Safe reinforcement learning via formal methods

Title:Safe reinforcement learning via formal methods

Conference:SoMLMFM2018

Tags:differential dynamic logic, formal methods, hybrid systems, ModelPlex, reinforcement learning and safe AI

Abstract:

Formal verification provides a high degree of confidence in safe system operation, but only if reality matches the verified model. Although a good model will be accurate most of the time, even the best models are incomplete. This is especially true in Cyber-Physical Systems because high-fidelity physical models of systems are expensive to develop and often intractable to verify. Conversely, reinforcement learning-based controllers are lauded for their flexibility in unmodeled environments, but do not provide guarantees of safe operation.

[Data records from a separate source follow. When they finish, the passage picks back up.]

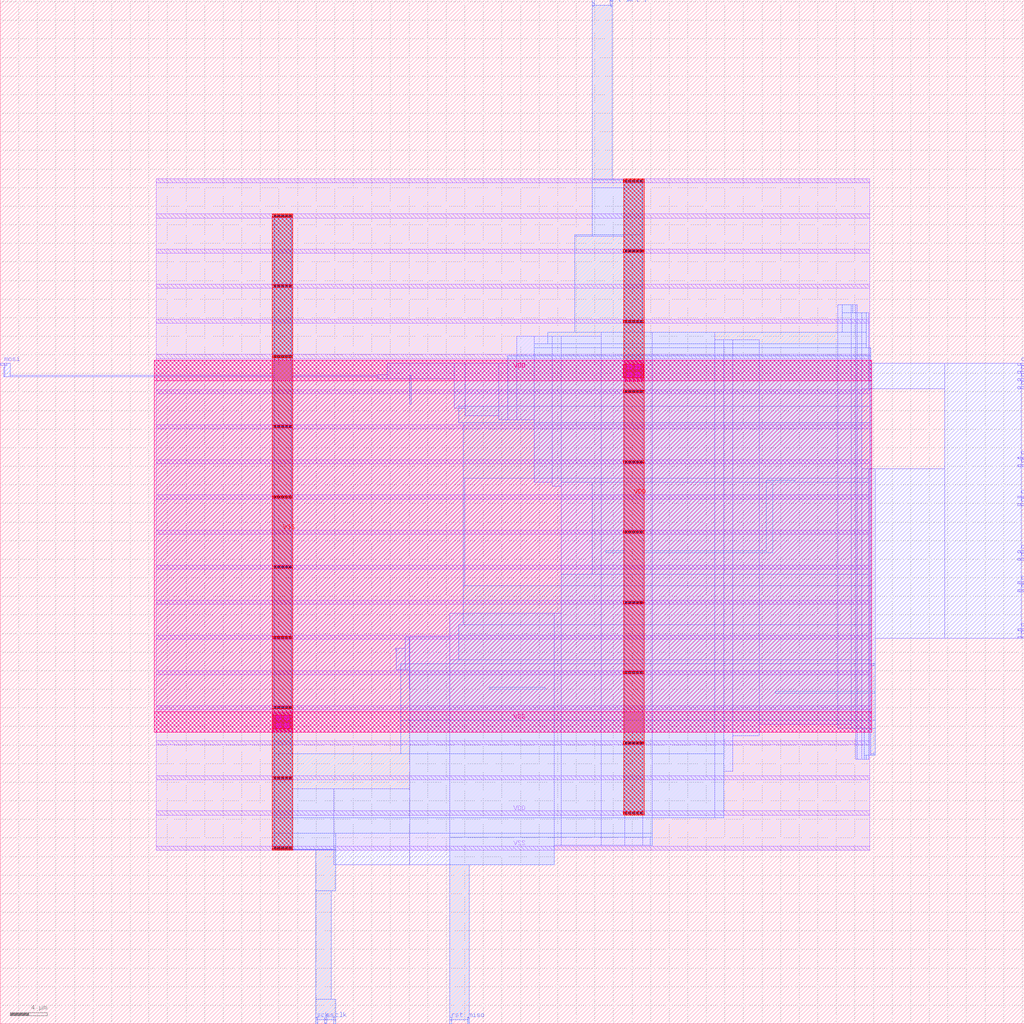
<source format=lef>
VERSION 5.8 ;
BUSBITCHARS "[]" ;
DIVIDERCHAR "/" ;
UNITS
    DATABASE MICRONS 1000 ;
END UNITS

VIA via1_2_2200_440_1_5_410_410
  VIARULE via1Array ;
  CUTSIZE 0.19 0.19 ;
  LAYERS Metal1 Via1 Metal2 ;
  CUTSPACING 0.22 0.22 ;
  ENCLOSURE 0.01 0.125 0.05 0.005 ;
  ROWCOL 1 5 ;
END via1_2_2200_440_1_5_410_410

VIA via2_3_2200_440_1_5_410_410
  VIARULE via2Array ;
  CUTSIZE 0.19 0.19 ;
  LAYERS Metal2 Via2 Metal3 ;
  CUTSPACING 0.22 0.22 ;
  ENCLOSURE 0.05 0.005 0.005 0.05 ;
  ROWCOL 1 5 ;
END via2_3_2200_440_1_5_410_410

VIA via3_4_2200_440_1_5_410_410
  VIARULE via3Array ;
  CUTSIZE 0.19 0.19 ;
  LAYERS Metal3 Via3 Metal4 ;
  CUTSPACING 0.22 0.22 ;
  ENCLOSURE 0.005 0.05 0.05 0.005 ;
  ROWCOL 1 5 ;
END via3_4_2200_440_1_5_410_410

VIA via4_5_2200_440_1_5_410_410
  VIARULE via4Array ;
  CUTSIZE 0.19 0.19 ;
  LAYERS Metal4 Via4 Metal5 ;
  CUTSPACING 0.22 0.22 ;
  ENCLOSURE 0.05 0.005 0.185 0.05 ;
  ROWCOL 1 5 ;
END via4_5_2200_440_1_5_410_410

VIA via5_6_2200_2200_2_2_840_840
  VIARULE viagen56 ;
  CUTSIZE 0.42 0.42 ;
  LAYERS Metal5 TopVia1 TopMetal1 ;
  CUTSPACING 0.42 0.42 ;
  ENCLOSURE 0.47 0.1 0.42 0.47 ;
  ROWCOL 2 2 ;
END via5_6_2200_2200_2_2_840_840

MACRO control
  FOREIGN control 0 0 ;
  CLASS BLOCK ;
  SIZE 110.22 BY 110.22 ;
  PIN VSS
    USE GROUND ;
    DIRECTION INOUT ;
    PORT
      LAYER TopMetal1 ;
        RECT  16.58 31.4 93.82 33.6 ;
      LAYER Metal5 ;
        RECT  29.3 18.68 31.5 87.16 ;
      LAYER Metal1 ;
        RECT  16.8 86.72 93.6 87.16 ;
        RECT  16.8 79.16 93.6 79.6 ;
        RECT  16.8 71.6 93.6 72.04 ;
        RECT  16.8 64.04 93.6 64.48 ;
        RECT  16.8 56.48 93.6 56.92 ;
        RECT  16.8 48.92 93.6 49.36 ;
        RECT  16.8 41.36 93.6 41.8 ;
        RECT  16.8 33.8 93.6 34.24 ;
        RECT  16.8 26.24 93.6 26.68 ;
        RECT  16.8 18.68 93.6 19.12 ;
      VIA 30.4 32.5 via5_6_2200_2200_2_2_840_840 ;
      VIA 30.4 86.94 via4_5_2200_440_1_5_410_410 ;
      VIA 30.4 86.94 via3_4_2200_440_1_5_410_410 ;
      VIA 30.4 86.94 via2_3_2200_440_1_5_410_410 ;
      VIA 30.4 86.94 via1_2_2200_440_1_5_410_410 ;
      VIA 30.4 79.38 via4_5_2200_440_1_5_410_410 ;
      VIA 30.4 79.38 via3_4_2200_440_1_5_410_410 ;
      VIA 30.4 79.38 via2_3_2200_440_1_5_410_410 ;
      VIA 30.4 79.38 via1_2_2200_440_1_5_410_410 ;
      VIA 30.4 71.82 via4_5_2200_440_1_5_410_410 ;
      VIA 30.4 71.82 via3_4_2200_440_1_5_410_410 ;
      VIA 30.4 71.82 via2_3_2200_440_1_5_410_410 ;
      VIA 30.4 71.82 via1_2_2200_440_1_5_410_410 ;
      VIA 30.4 64.26 via4_5_2200_440_1_5_410_410 ;
      VIA 30.4 64.26 via3_4_2200_440_1_5_410_410 ;
      VIA 30.4 64.26 via2_3_2200_440_1_5_410_410 ;
      VIA 30.4 64.26 via1_2_2200_440_1_5_410_410 ;
      VIA 30.4 56.7 via4_5_2200_440_1_5_410_410 ;
      VIA 30.4 56.7 via3_4_2200_440_1_5_410_410 ;
      VIA 30.4 56.7 via2_3_2200_440_1_5_410_410 ;
      VIA 30.4 56.7 via1_2_2200_440_1_5_410_410 ;
      VIA 30.4 49.14 via4_5_2200_440_1_5_410_410 ;
      VIA 30.4 49.14 via3_4_2200_440_1_5_410_410 ;
      VIA 30.4 49.14 via2_3_2200_440_1_5_410_410 ;
      VIA 30.4 49.14 via1_2_2200_440_1_5_410_410 ;
      VIA 30.4 41.58 via4_5_2200_440_1_5_410_410 ;
      VIA 30.4 41.58 via3_4_2200_440_1_5_410_410 ;
      VIA 30.4 41.58 via2_3_2200_440_1_5_410_410 ;
      VIA 30.4 41.58 via1_2_2200_440_1_5_410_410 ;
      VIA 30.4 34.02 via4_5_2200_440_1_5_410_410 ;
      VIA 30.4 34.02 via3_4_2200_440_1_5_410_410 ;
      VIA 30.4 34.02 via2_3_2200_440_1_5_410_410 ;
      VIA 30.4 34.02 via1_2_2200_440_1_5_410_410 ;
      VIA 30.4 26.46 via4_5_2200_440_1_5_410_410 ;
      VIA 30.4 26.46 via3_4_2200_440_1_5_410_410 ;
      VIA 30.4 26.46 via2_3_2200_440_1_5_410_410 ;
      VIA 30.4 26.46 via1_2_2200_440_1_5_410_410 ;
      VIA 30.4 18.9 via4_5_2200_440_1_5_410_410 ;
      VIA 30.4 18.9 via3_4_2200_440_1_5_410_410 ;
      VIA 30.4 18.9 via2_3_2200_440_1_5_410_410 ;
      VIA 30.4 18.9 via1_2_2200_440_1_5_410_410 ;
    END
  END VSS
  PIN VDD
    USE POWER ;
    DIRECTION INOUT ;
    PORT
      LAYER TopMetal1 ;
        RECT  16.58 69.2 93.82 71.4 ;
      LAYER Metal5 ;
        RECT  67.1 22.46 69.3 90.94 ;
      LAYER Metal1 ;
        RECT  16.8 90.5 93.6 90.94 ;
        RECT  16.8 82.94 93.6 83.38 ;
        RECT  16.8 75.38 93.6 75.82 ;
        RECT  16.8 67.82 93.6 68.26 ;
        RECT  16.8 60.26 93.6 60.7 ;
        RECT  16.8 52.7 93.6 53.14 ;
        RECT  16.8 45.14 93.6 45.58 ;
        RECT  16.8 37.58 93.6 38.02 ;
        RECT  16.8 30.02 93.6 30.46 ;
        RECT  16.8 22.46 93.6 22.9 ;
      VIA 68.2 70.3 via5_6_2200_2200_2_2_840_840 ;
      VIA 68.2 90.72 via4_5_2200_440_1_5_410_410 ;
      VIA 68.2 90.72 via3_4_2200_440_1_5_410_410 ;
      VIA 68.2 90.72 via2_3_2200_440_1_5_410_410 ;
      VIA 68.2 90.72 via1_2_2200_440_1_5_410_410 ;
      VIA 68.2 83.16 via4_5_2200_440_1_5_410_410 ;
      VIA 68.2 83.16 via3_4_2200_440_1_5_410_410 ;
      VIA 68.2 83.16 via2_3_2200_440_1_5_410_410 ;
      VIA 68.2 83.16 via1_2_2200_440_1_5_410_410 ;
      VIA 68.2 75.6 via4_5_2200_440_1_5_410_410 ;
      VIA 68.2 75.6 via3_4_2200_440_1_5_410_410 ;
      VIA 68.2 75.6 via2_3_2200_440_1_5_410_410 ;
      VIA 68.2 75.6 via1_2_2200_440_1_5_410_410 ;
      VIA 68.2 68.04 via4_5_2200_440_1_5_410_410 ;
      VIA 68.2 68.04 via3_4_2200_440_1_5_410_410 ;
      VIA 68.2 68.04 via2_3_2200_440_1_5_410_410 ;
      VIA 68.2 68.04 via1_2_2200_440_1_5_410_410 ;
      VIA 68.2 60.48 via4_5_2200_440_1_5_410_410 ;
      VIA 68.2 60.48 via3_4_2200_440_1_5_410_410 ;
      VIA 68.2 60.48 via2_3_2200_440_1_5_410_410 ;
      VIA 68.2 60.48 via1_2_2200_440_1_5_410_410 ;
      VIA 68.2 52.92 via4_5_2200_440_1_5_410_410 ;
      VIA 68.2 52.92 via3_4_2200_440_1_5_410_410 ;
      VIA 68.2 52.92 via2_3_2200_440_1_5_410_410 ;
      VIA 68.2 52.92 via1_2_2200_440_1_5_410_410 ;
      VIA 68.2 45.36 via4_5_2200_440_1_5_410_410 ;
      VIA 68.2 45.36 via3_4_2200_440_1_5_410_410 ;
      VIA 68.2 45.36 via2_3_2200_440_1_5_410_410 ;
      VIA 68.2 45.36 via1_2_2200_440_1_5_410_410 ;
      VIA 68.2 37.8 via4_5_2200_440_1_5_410_410 ;
      VIA 68.2 37.8 via3_4_2200_440_1_5_410_410 ;
      VIA 68.2 37.8 via2_3_2200_440_1_5_410_410 ;
      VIA 68.2 37.8 via1_2_2200_440_1_5_410_410 ;
      VIA 68.2 30.24 via4_5_2200_440_1_5_410_410 ;
      VIA 68.2 30.24 via3_4_2200_440_1_5_410_410 ;
      VIA 68.2 30.24 via2_3_2200_440_1_5_410_410 ;
      VIA 68.2 30.24 via1_2_2200_440_1_5_410_410 ;
      VIA 68.2 22.68 via4_5_2200_440_1_5_410_410 ;
      VIA 68.2 22.68 via3_4_2200_440_1_5_410_410 ;
      VIA 68.2 22.68 via2_3_2200_440_1_5_410_410 ;
      VIA 68.2 22.68 via1_2_2200_440_1_5_410_410 ;
    END
  END VDD
  PIN clk
    DIRECTION INPUT ;
    USE SIGNAL ;
    PORT
      LAYER Metal3 ;
        RECT  35.9 0 36.1 0.72 ;
    END
  END clk
  PIN dout_n[0]
    DIRECTION OUTPUT ;
    USE SIGNAL ;
    PORT
      LAYER Metal3 ;
        RECT  63.74 109.5 63.94 110.22 ;
    END
  END dout_n[0]
  PIN dout_n[1]
    DIRECTION OUTPUT ;
    USE SIGNAL ;
    PORT
      LAYER Metal2 ;
        RECT  109.5 70.04 110.22 70.24 ;
    END
  END dout_n[1]
  PIN dout_n[2]
    DIRECTION OUTPUT ;
    USE SIGNAL ;
    PORT
      LAYER Metal2 ;
        RECT  109.5 70.88 110.22 71.08 ;
    END
  END dout_n[2]
  PIN dout_n[3]
    DIRECTION OUTPUT ;
    USE SIGNAL ;
    PORT
      LAYER Metal2 ;
        RECT  109.5 60.8 110.22 61 ;
    END
  END dout_n[3]
  PIN dout_n[4]
    DIRECTION OUTPUT ;
    USE SIGNAL ;
    PORT
      LAYER Metal2 ;
        RECT  109.5 56.6 110.22 56.8 ;
    END
  END dout_n[4]
  PIN dout_n[5]
    DIRECTION OUTPUT ;
    USE SIGNAL ;
    PORT
      LAYER Metal2 ;
        RECT  109.5 50.72 110.22 50.92 ;
    END
  END dout_n[5]
  PIN dout_n[6]
    DIRECTION OUTPUT ;
    USE SIGNAL ;
    PORT
      LAYER Metal2 ;
        RECT  109.5 47.36 110.22 47.56 ;
    END
  END dout_n[6]
  PIN dout_n[7]
    DIRECTION OUTPUT ;
    USE SIGNAL ;
    PORT
      LAYER Metal2 ;
        RECT  109.5 42.32 110.22 42.52 ;
    END
  END dout_n[7]
  PIN dout_p[0]
    DIRECTION OUTPUT ;
    USE SIGNAL ;
    PORT
      LAYER Metal3 ;
        RECT  65.66 109.5 65.86 110.22 ;
    END
  END dout_p[0]
  PIN dout_p[1]
    DIRECTION OUTPUT ;
    USE SIGNAL ;
    PORT
      LAYER Metal2 ;
        RECT  109.5 68.36 110.22 68.56 ;
    END
  END dout_p[1]
  PIN dout_p[2]
    DIRECTION OUTPUT ;
    USE SIGNAL ;
    PORT
      LAYER Metal2 ;
        RECT  109.5 69.2 110.22 69.4 ;
    END
  END dout_p[2]
  PIN dout_p[3]
    DIRECTION OUTPUT ;
    USE SIGNAL ;
    PORT
      LAYER Metal2 ;
        RECT  109.5 59.96 110.22 60.16 ;
    END
  END dout_p[3]
  PIN dout_p[4]
    DIRECTION OUTPUT ;
    USE SIGNAL ;
    PORT
      LAYER Metal2 ;
        RECT  109.5 55.76 110.22 55.96 ;
    END
  END dout_p[4]
  PIN dout_p[5]
    DIRECTION OUTPUT ;
    USE SIGNAL ;
    PORT
      LAYER Metal2 ;
        RECT  109.5 49.88 110.22 50.08 ;
    END
  END dout_p[5]
  PIN dout_p[6]
    DIRECTION OUTPUT ;
    USE SIGNAL ;
    PORT
      LAYER Metal2 ;
        RECT  109.5 46.52 110.22 46.72 ;
    END
  END dout_p[6]
  PIN dout_p[7]
    DIRECTION OUTPUT ;
    USE SIGNAL ;
    PORT
      LAYER Metal2 ;
        RECT  109.5 41.48 110.22 41.68 ;
    END
  END dout_p[7]
  PIN miso
    DIRECTION OUTPUT ;
    USE SIGNAL ;
    PORT
      LAYER Metal3 ;
        RECT  50.3 0 50.5 0.72 ;
    END
  END miso
  PIN mosi
    DIRECTION INPUT ;
    USE SIGNAL ;
    PORT
      LAYER Metal2 ;
        RECT  0 70.88 0.72 71.08 ;
    END
  END mosi
  PIN rst
    DIRECTION INPUT ;
    USE SIGNAL ;
    PORT
      LAYER Metal3 ;
        RECT  48.38 0 48.58 0.72 ;
    END
  END rst
  PIN sck
    DIRECTION INPUT ;
    USE SIGNAL ;
    PORT
      LAYER Metal3 ;
        RECT  33.98 0 34.18 0.72 ;
    END
  END sck
  PIN ss
    DIRECTION INPUT ;
    USE SIGNAL ;
    PORT
      LAYER Metal3 ;
        RECT  34.94 0 35.14 0.72 ;
    END
  END ss
  OBS
    LAYER Metal1 ;
     RECT  16.8 18.68 93.6 90.94 ;
    LAYER Metal2 ;
     RECT  0.38 69.62 0.48 70.66 ;
     RECT  0.48 69.62 1.06 71.08 ;
     RECT  1.06 69.62 29.435 69.82 ;
     RECT  29.435 18.8 31.365 87.04 ;
     RECT  31.365 18.8 35.9 25.3 ;
     RECT  31.365 69.62 40.64 69.82 ;
     RECT  40.64 69.45 41.66 69.855 ;
     RECT  42.565 40.22 42.62 40.42 ;
     RECT  42.62 38.12 43.58 40.42 ;
     RECT  43.58 38.12 44 41.68 ;
     RECT  35.9 17.12 44.06 25.3 ;
     RECT  44 35.985 44.06 41.68 ;
     RECT  44.06 17.12 48.38 41.68 ;
     RECT  41.66 69.45 48.86 71.08 ;
     RECT  48.86 66.26 50.06 71.08 ;
     RECT  50.06 65.42 53.66 71.08 ;
     RECT  53.66 65 54.62 71.08 ;
     RECT  54.62 65 55.58 71.92 ;
     RECT  55.58 65 57.5 74.02 ;
     RECT  57.5 58.28 59.42 74.02 ;
     RECT  48.38 17.12 59.62 44.2 ;
     RECT  59.62 19.22 60.38 44.2 ;
     RECT  59.42 57.86 60.38 74.02 ;
     RECT  61.82 84.74 63.74 84.94 ;
     RECT  60.38 19.22 64.7 74.02 ;
     RECT  64.7 19.22 67.235 74.44 ;
     RECT  63.74 84.74 67.235 89.98 ;
     RECT  67.235 19.22 69.165 90.82 ;
     RECT  69.165 19.22 70.18 74.44 ;
     RECT  70.18 22.16 76.9 74.44 ;
     RECT  76.9 22.16 77.86 73.6 ;
     RECT  77.86 27.2 78.82 73.6 ;
     RECT  78.82 30.98 81.7 73.6 ;
     RECT  81.7 32.24 90.14 73.18 ;
     RECT  90.14 32.24 91.58 77.38 ;
     RECT  91.58 31.82 92.06 77.38 ;
     RECT  92.06 28.46 92.26 77.38 ;
     RECT  92.26 28.46 92.74 76.54 ;
     RECT  92.74 28.46 93.46 59.74 ;
     RECT  92.74 68.36 93.46 76.54 ;
     RECT  93.46 28.88 93.7 59.74 ;
     RECT  93.46 68.36 93.7 72.76 ;
     RECT  93.7 28.88 94.18 29.08 ;
     RECT  93.7 38.54 94.18 59.74 ;
     RECT  94.18 41.48 101.66 59.74 ;
     RECT  93.7 68.36 101.66 71.08 ;
     RECT  101.66 41.48 109.92 71.08 ;
    LAYER Metal3 ;
     RECT  33.98 0.42 36.1 2.62 ;
     RECT  33.98 2.62 35.62 14.3 ;
     RECT  48.38 0.42 50.5 17.12 ;
     RECT  33.98 14.3 36.1 18.755 ;
     RECT  48.38 17.12 59.62 20.06 ;
     RECT  69.98 19.22 70.18 20.06 ;
     RECT  29.48 18.755 36.1 20.48 ;
     RECT  48.38 20.06 70.18 20.48 ;
     RECT  29.48 20.48 70.18 22.16 ;
     RECT  93.02 28.46 93.22 28.88 ;
     RECT  29.48 22.16 77.86 29.08 ;
     RECT  93.02 28.88 94.18 31.82 ;
     RECT  43.1 29.08 77.86 32.66 ;
     RECT  90.14 31.82 94.18 32.66 ;
     RECT  43.1 32.66 94.18 38.74 ;
     RECT  48.38 38.74 93.7 39.16 ;
     RECT  49.34 39.16 93.7 42.94 ;
     RECT  49.82 42.94 93.7 47.14 ;
     RECT  60.38 47.14 93.7 48.4 ;
     RECT  63.74 48.4 93.7 58.28 ;
     RECT  49.82 47.14 50.02 58.7 ;
     RECT  60.38 58.28 93.7 58.7 ;
     RECT  49.82 58.7 93.7 64.7 ;
     RECT  49.34 64.7 93.7 66.46 ;
     RECT  44.06 66.68 44.26 69.82 ;
     RECT  54.62 66.46 93.7 71.92 ;
     RECT  57.5 71.92 93.7 72.76 ;
     RECT  57.5 72.76 93.22 73.18 ;
     RECT  58.94 73.18 93.22 74.44 ;
     RECT  90.62 74.44 93.22 76.54 ;
     RECT  90.62 76.54 91.78 77.38 ;
     RECT  61.82 74.44 69.12 84.94 ;
     RECT  29.48 29.08 31.32 87.085 ;
     RECT  63.74 84.94 69.12 90.865 ;
     RECT  63.74 90.865 65.86 109.62 ;
    LAYER Metal4 ;
     RECT  29.435 18.8 31.365 87.04 ;
     RECT  52.7 36.02 58.66 36.22 ;
     RECT  65.18 50.72 67.235 50.92 ;
     RECT  67.235 22.58 69.165 90.82 ;
     RECT  69.165 50.72 82.46 50.92 ;
     RECT  82.46 50.72 83.14 58.48 ;
     RECT  83.14 58.28 85.54 58.48 ;
     RECT  83.42 35.6 94.18 35.8 ;
    LAYER Metal5 ;
     RECT  29.3 18.68 31.5 87.16 ;
     RECT  67.1 22.46 69.3 90.94 ;
    LAYER TopMetal1 ;
     RECT  16.58 31.4 93.82 71.4 ;
  END
END control
END LIBRARY

</source>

This talk presents joint work with Nathan Fulton on provably safe learning that provides the best of both worlds: the exploration and optimization capabilities of learning along with the safety guarantees of formal verification. The main insight is that formal verification combined with verified runtime monitoring can ensure the safety of a learning agent. Verification results are preserved whenever learning agents limit exploration within the confounds of verified control choices as long as observed reality comports with the model used for off-line verification. When a model violation is detected, the agent abandons efficiency and instead attempts to learn a control strategy that guides the agent to a modeled portion of the state space.